Find the string "bowl" in the listing below and return each line it appears in.

» MATERIALS PROVIDED:

------------------------------

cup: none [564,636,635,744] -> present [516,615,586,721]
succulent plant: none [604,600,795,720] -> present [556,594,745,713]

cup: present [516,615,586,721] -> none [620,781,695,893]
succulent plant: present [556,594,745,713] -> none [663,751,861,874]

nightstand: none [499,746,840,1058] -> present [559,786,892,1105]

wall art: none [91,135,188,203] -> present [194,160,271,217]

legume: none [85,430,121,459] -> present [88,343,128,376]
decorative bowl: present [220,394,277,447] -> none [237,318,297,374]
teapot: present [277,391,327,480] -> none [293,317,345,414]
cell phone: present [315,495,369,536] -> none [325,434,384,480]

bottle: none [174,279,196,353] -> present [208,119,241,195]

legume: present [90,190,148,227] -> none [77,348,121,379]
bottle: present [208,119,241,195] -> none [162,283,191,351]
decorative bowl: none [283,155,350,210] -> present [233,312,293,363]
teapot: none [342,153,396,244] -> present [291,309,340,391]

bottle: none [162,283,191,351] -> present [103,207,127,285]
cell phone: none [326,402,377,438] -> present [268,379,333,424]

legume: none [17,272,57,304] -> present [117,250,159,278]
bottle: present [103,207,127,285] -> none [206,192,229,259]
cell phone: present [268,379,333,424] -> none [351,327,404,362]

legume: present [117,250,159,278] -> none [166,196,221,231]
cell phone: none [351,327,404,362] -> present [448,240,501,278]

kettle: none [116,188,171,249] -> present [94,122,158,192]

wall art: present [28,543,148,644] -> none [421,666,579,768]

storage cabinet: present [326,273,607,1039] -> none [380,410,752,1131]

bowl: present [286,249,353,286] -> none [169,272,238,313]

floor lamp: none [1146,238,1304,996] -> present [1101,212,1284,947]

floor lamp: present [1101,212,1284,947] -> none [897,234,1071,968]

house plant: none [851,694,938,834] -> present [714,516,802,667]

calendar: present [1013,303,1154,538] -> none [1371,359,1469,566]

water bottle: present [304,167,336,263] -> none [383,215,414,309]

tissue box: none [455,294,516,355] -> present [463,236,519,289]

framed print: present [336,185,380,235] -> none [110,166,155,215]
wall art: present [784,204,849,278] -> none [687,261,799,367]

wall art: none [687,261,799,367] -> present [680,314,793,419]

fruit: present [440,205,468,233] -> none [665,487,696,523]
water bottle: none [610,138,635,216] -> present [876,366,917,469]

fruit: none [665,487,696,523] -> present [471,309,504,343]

------------------------------

» TASK SOLUTION:
decorative bowl: present [220,394,277,447] -> none [237,318,297,374]
decorative bowl: none [283,155,350,210] -> present [233,312,293,363]
bowl: present [286,249,353,286] -> none [169,272,238,313]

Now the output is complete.